Energy News
China steps up energy conservation but coal still to play key role
Sep 15, 2006, 11:08 GMT
Hamburg - Fast-paced economic growth and criticism by environmental groups has forced China to step up moves to conserve energy, with leading members of the country's power sector laying out plans Thursday to cut consumption.
'Reducing that consumption has become a major issue to resolve in supporting sustainable growth,' Xie Qihua, chief of the Baosteel Group Corporation, the nation's biggest steelmaker, told a major business summit on China in the northern German city of Hamburg.
'As a huge developing country undergoing the process of industrialization and modernization, China is facing an increasingly severe shortage of energy and resources,' she said with her industry's energy consumption representing between 10 and 15 per cent of the national economy's total.
'We need to optimize the protection of the environment,' Zhao Xizheng, president of the China Electric Council told the China- Europe conference, which was organized by the Hamburg Chamber of Commerce.
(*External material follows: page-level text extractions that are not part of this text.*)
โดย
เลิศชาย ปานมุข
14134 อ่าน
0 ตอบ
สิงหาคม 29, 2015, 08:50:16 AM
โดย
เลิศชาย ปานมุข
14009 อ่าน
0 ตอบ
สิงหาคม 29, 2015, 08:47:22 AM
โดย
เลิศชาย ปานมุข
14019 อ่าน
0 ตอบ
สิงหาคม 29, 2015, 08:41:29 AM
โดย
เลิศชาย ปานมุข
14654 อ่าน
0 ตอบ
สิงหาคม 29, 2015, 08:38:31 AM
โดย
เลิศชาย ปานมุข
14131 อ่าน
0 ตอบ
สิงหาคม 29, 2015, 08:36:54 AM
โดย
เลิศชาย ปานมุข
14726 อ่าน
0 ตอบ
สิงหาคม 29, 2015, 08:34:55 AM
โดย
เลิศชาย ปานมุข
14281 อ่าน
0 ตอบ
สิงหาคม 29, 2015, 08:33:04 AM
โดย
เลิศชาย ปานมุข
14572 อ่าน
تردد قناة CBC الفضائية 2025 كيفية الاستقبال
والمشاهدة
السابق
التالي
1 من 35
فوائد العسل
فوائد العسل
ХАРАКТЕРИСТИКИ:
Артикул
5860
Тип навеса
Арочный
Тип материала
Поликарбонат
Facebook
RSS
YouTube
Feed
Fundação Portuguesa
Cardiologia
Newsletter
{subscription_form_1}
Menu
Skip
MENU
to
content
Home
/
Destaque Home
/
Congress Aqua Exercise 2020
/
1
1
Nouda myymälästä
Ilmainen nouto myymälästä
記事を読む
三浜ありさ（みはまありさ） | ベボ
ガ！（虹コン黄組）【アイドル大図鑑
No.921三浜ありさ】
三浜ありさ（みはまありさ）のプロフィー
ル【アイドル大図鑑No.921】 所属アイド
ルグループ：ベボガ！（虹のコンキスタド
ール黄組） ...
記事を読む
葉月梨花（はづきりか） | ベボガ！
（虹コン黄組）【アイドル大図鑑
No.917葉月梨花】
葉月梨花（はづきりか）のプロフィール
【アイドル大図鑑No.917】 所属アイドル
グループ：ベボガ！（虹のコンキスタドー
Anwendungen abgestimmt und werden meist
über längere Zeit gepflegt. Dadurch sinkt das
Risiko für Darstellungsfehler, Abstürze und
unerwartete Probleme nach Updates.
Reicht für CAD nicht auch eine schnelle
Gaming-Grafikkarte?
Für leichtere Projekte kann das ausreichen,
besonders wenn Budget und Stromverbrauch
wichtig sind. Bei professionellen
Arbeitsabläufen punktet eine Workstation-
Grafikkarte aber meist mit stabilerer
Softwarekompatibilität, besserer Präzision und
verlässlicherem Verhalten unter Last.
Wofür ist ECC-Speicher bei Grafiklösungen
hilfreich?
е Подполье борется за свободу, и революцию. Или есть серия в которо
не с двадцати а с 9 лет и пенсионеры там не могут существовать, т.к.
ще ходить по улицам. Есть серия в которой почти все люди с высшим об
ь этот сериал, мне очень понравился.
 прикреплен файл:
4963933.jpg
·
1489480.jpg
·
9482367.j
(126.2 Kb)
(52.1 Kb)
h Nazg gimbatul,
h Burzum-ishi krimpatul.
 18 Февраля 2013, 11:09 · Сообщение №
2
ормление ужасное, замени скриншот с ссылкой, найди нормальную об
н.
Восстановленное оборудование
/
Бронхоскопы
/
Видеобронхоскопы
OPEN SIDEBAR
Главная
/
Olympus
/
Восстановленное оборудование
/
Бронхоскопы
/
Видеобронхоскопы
But despite China's concerns about the environmental fallout from it's rapidly growing energy demand, Zhao made clear that coal will continue to be the foundation of powering its economy.
This despite Beijing's plans to diversify its energy sources away from coal.
'Coal suits China,' said Zhao. 'It suits China where it is in the world economy.'
Officials attending the three-day conference insisted that moves to boost renewable energy sources had been incorporated into China's power policy.
But they expressed doubts about the overall role alternative energy could play in helping the country to meet enormous energy demands.
'Wind energy is a growing part of the power sector,' Zhao told the conference. 'But it has its weakness,' he said. 'The total capacity is small.
'For wind to be important it needs to be backed up by the development of nuclear power,' he said.
In the meantime, Chinese energy officials are battling to meet Beijing's demands that energy consumption needs to be curtailed before the nation's economic growth suffers.
'This is a serious issue for the iron and steel industry,' said Xie with her industry faced with having to meet a series of tough targets in cutting its high energy consumption, which in addition to iron and steel includes water.
She said that her company had made progress in cutting its power consumption. 'But there is still a long way to go before we reach the targets,' she told the conference. 'This is a serious task.'
Xie said that five per cent of her company's investment had been earmarked for helping to develop ways of conserving energy. But she added, 'more needs to be done.'
The Baosteel Group chief said that her company already manufactures energy-saving products and had introduced new furnace with an energy-conserving technology.